- _Data listing_
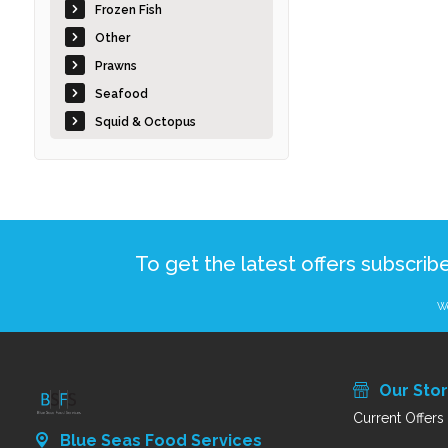
Frozen Fish
Other
Prawns
Seafood
Squid & Octopus
To get the latest offers subscrib
We
Our Sto
Current Offers
Blue Seas Food Services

- _To-do item_
Each line from the one holding "Squid & Octopus" through the last line of the data is to be transcribed exactly, with nothing else added.

- _Response for this exercise_
Squid & Octopus
To get the latest offers subscrib
We
Our Sto
Current Offers
Blue Seas Food Services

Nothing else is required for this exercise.